▶ WHAT TO WORK ON
Copy these entries again, swapping every "Page size" for "Canvas size" and keeping everything else as it is.

══════════════════════════════

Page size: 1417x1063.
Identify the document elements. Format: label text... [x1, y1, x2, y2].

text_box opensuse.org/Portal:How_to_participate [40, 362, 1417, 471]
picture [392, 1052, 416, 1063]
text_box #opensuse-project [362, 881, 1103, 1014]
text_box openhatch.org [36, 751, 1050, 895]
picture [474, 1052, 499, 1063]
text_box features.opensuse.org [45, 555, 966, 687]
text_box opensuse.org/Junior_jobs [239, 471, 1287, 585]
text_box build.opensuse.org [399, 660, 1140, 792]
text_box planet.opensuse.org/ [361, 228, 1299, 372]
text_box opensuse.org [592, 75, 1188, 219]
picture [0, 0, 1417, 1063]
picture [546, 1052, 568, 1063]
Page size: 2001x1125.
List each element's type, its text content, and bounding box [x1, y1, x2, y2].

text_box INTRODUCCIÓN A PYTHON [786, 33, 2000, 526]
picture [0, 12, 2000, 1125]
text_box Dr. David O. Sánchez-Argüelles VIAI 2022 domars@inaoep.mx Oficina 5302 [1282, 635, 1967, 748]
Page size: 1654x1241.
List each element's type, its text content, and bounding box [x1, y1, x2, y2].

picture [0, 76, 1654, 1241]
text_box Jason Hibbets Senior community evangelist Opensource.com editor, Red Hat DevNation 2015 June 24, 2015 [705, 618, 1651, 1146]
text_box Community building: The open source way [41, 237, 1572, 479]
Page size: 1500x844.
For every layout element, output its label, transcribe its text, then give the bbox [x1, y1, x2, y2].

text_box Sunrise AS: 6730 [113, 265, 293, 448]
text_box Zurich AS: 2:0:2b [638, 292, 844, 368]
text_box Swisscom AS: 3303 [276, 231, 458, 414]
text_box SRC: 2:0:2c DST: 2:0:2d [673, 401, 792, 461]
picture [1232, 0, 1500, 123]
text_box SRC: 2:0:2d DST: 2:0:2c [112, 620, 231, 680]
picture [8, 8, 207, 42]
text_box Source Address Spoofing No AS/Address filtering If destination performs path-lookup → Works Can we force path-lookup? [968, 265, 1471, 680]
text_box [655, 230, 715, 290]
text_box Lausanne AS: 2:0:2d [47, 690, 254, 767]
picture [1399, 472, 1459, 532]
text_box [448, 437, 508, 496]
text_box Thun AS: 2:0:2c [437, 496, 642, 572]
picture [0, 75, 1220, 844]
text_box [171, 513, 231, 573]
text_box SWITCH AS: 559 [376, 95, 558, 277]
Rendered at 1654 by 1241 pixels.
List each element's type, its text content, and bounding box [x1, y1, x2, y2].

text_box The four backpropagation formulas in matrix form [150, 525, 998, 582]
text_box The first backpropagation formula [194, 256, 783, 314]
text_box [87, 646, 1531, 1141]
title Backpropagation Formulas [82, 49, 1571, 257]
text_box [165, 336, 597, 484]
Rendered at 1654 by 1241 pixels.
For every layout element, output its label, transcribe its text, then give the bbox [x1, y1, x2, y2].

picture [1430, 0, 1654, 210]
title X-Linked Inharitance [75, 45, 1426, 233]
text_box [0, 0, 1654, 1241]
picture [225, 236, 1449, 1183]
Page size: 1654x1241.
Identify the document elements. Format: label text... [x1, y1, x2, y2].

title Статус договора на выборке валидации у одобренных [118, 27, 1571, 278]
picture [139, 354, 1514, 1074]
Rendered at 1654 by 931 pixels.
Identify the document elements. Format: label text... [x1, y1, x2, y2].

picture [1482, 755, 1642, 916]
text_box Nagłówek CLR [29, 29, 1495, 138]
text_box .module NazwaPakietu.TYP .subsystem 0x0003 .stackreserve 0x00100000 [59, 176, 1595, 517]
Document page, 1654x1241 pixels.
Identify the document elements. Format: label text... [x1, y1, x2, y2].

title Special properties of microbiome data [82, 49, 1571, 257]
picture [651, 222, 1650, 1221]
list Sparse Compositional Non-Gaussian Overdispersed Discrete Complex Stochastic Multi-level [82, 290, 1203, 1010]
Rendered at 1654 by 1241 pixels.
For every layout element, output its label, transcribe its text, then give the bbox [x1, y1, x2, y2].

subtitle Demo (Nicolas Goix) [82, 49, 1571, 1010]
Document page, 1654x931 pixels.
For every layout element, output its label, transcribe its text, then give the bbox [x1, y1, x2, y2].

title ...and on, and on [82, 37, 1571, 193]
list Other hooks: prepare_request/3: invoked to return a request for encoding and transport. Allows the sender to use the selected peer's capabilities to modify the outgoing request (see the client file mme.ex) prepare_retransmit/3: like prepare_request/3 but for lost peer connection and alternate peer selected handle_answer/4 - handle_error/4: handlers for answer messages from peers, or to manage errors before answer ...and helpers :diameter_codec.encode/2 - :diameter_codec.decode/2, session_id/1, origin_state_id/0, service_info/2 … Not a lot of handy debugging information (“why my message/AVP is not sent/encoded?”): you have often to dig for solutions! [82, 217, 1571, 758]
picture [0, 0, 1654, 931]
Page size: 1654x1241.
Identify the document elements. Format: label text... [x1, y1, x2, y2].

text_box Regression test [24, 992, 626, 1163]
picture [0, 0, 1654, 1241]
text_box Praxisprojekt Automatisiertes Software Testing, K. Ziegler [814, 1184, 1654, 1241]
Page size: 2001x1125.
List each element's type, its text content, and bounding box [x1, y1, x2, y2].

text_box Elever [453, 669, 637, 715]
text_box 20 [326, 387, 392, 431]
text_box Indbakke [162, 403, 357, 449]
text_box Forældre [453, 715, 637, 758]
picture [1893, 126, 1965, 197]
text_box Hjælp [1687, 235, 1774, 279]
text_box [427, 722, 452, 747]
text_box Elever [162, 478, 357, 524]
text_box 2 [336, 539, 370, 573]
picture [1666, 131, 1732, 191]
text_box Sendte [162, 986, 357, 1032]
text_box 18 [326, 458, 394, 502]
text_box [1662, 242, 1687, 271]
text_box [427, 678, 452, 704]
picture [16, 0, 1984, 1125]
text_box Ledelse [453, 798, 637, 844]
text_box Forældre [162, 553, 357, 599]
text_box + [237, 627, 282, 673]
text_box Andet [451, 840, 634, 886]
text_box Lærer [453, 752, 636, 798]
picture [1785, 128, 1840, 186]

══════════════════════════════

▶ SOLUTION BELOW
Canvas size: 1417x1063.
Identify the document elements. Format: label text... [x1, y1, x2, y2].

text_box opensuse.org/Portal:How_to_participate [40, 362, 1417, 471]
picture [392, 1052, 416, 1063]
text_box #opensuse-project [362, 881, 1103, 1014]
text_box openhatch.org [36, 751, 1050, 895]
picture [474, 1052, 499, 1063]
text_box features.opensuse.org [45, 555, 966, 687]
text_box opensuse.org/Junior_jobs [239, 471, 1287, 585]
text_box build.opensuse.org [399, 660, 1140, 792]
text_box planet.opensuse.org/ [361, 228, 1299, 372]
text_box opensuse.org [592, 75, 1188, 219]
picture [0, 0, 1417, 1063]
picture [546, 1052, 568, 1063]
Canvas size: 2001x1125.
List each element's type, its text content, and bounding box [x1, y1, x2, y2].

text_box INTRODUCCIÓN A PYTHON [786, 33, 2000, 526]
picture [0, 12, 2000, 1125]
text_box Dr. David O. Sánchez-Argüelles VIAI 2022 domars@inaoep.mx Oficina 5302 [1282, 635, 1967, 748]
Canvas size: 1654x1241.
List each element's type, its text content, and bounding box [x1, y1, x2, y2].

picture [0, 76, 1654, 1241]
text_box Jason Hibbets Senior community evangelist Opensource.com editor, Red Hat DevNation 2015 June 24, 2015 [705, 618, 1651, 1146]
text_box Community building: The open source way [41, 237, 1572, 479]
Canvas size: 1500x844.
For every layout element, output its label, transcribe its text, then give the bbox [x1, y1, x2, y2].

text_box Sunrise AS: 6730 [113, 265, 293, 448]
text_box Zurich AS: 2:0:2b [638, 292, 844, 368]
text_box Swisscom AS: 3303 [276, 231, 458, 414]
text_box SRC: 2:0:2c DST: 2:0:2d [673, 401, 792, 461]
picture [1232, 0, 1500, 123]
text_box SRC: 2:0:2d DST: 2:0:2c [112, 620, 231, 680]
picture [8, 8, 207, 42]
text_box Source Address Spoofing No AS/Address filtering If destination performs path-lookup → Works Can we force path-lookup? [968, 265, 1471, 680]
text_box [655, 230, 715, 290]
text_box Lausanne AS: 2:0:2d [47, 690, 254, 767]
picture [1399, 472, 1459, 532]
text_box [448, 437, 508, 496]
text_box Thun AS: 2:0:2c [437, 496, 642, 572]
picture [0, 75, 1220, 844]
text_box [171, 513, 231, 573]
text_box SWITCH AS: 559 [376, 95, 558, 277]
Rendered at 1654 by 1241 pixels.
List each element's type, its text content, and bounding box [x1, y1, x2, y2].

text_box The four backpropagation formulas in matrix form [150, 525, 998, 582]
text_box The first backpropagation formula [194, 256, 783, 314]
text_box [87, 646, 1531, 1141]
title Backpropagation Formulas [82, 49, 1571, 257]
text_box [165, 336, 597, 484]
Rendered at 1654 by 1241 pixels.
For every layout element, output its label, transcribe its text, then give the bbox [x1, y1, x2, y2].

picture [1430, 0, 1654, 210]
title X-Linked Inharitance [75, 45, 1426, 233]
text_box [0, 0, 1654, 1241]
picture [225, 236, 1449, 1183]
Canvas size: 1654x1241.
Identify the document elements. Format: label text... [x1, y1, x2, y2].

title Статус договора на выборке валидации у одобренных [118, 27, 1571, 278]
picture [139, 354, 1514, 1074]
Rendered at 1654 by 931 pixels.
Identify the document elements. Format: label text... [x1, y1, x2, y2].

picture [1482, 755, 1642, 916]
text_box Nagłówek CLR [29, 29, 1495, 138]
text_box .module NazwaPakietu.TYP .subsystem 0x0003 .stackreserve 0x00100000 [59, 176, 1595, 517]
Document page, 1654x1241 pixels.
Identify the document elements. Format: label text... [x1, y1, x2, y2].

title Special properties of microbiome data [82, 49, 1571, 257]
picture [651, 222, 1650, 1221]
list Sparse Compositional Non-Gaussian Overdispersed Discrete Complex Stochastic Multi-level [82, 290, 1203, 1010]
Rendered at 1654 by 1241 pixels.
For every layout element, output its label, transcribe its text, then give the bbox [x1, y1, x2, y2].

subtitle Demo (Nicolas Goix) [82, 49, 1571, 1010]
Document page, 1654x931 pixels.
For every layout element, output its label, transcribe its text, then give the bbox [x1, y1, x2, y2].

title ...and on, and on [82, 37, 1571, 193]
list Other hooks: prepare_request/3: invoked to return a request for encoding and transport. Allows the sender to use the selected peer's capabilities to modify the outgoing request (see the client file mme.ex) prepare_retransmit/3: like prepare_request/3 but for lost peer connection and alternate peer selected handle_answer/4 - handle_error/4: handlers for answer messages from peers, or to manage errors before answer ...and helpers :diameter_codec.encode/2 - :diameter_codec.decode/2, session_id/1, origin_state_id/0, service_info/2 … Not a lot of handy debugging information (“why my message/AVP is not sent/encoded?”): you have often to dig for solutions! [82, 217, 1571, 758]
picture [0, 0, 1654, 931]
Canvas size: 1654x1241.
Identify the document elements. Format: label text... [x1, y1, x2, y2].

text_box Regression test [24, 992, 626, 1163]
picture [0, 0, 1654, 1241]
text_box Praxisprojekt Automatisiertes Software Testing, K. Ziegler [814, 1184, 1654, 1241]
Canvas size: 2001x1125.
List each element's type, its text content, and bounding box [x1, y1, x2, y2].

text_box Elever [453, 669, 637, 715]
text_box 20 [326, 387, 392, 431]
text_box Indbakke [162, 403, 357, 449]
text_box Forældre [453, 715, 637, 758]
picture [1893, 126, 1965, 197]
text_box Hjælp [1687, 235, 1774, 279]
text_box [427, 722, 452, 747]
text_box Elever [162, 478, 357, 524]
text_box 2 [336, 539, 370, 573]
picture [1666, 131, 1732, 191]
text_box Sendte [162, 986, 357, 1032]
text_box 18 [326, 458, 394, 502]
text_box [1662, 242, 1687, 271]
text_box [427, 678, 452, 704]
picture [16, 0, 1984, 1125]
text_box Ledelse [453, 798, 637, 844]
text_box Forældre [162, 553, 357, 599]
text_box + [237, 627, 282, 673]
text_box Andet [451, 840, 634, 886]
text_box Lærer [453, 752, 636, 798]
picture [1785, 128, 1840, 186]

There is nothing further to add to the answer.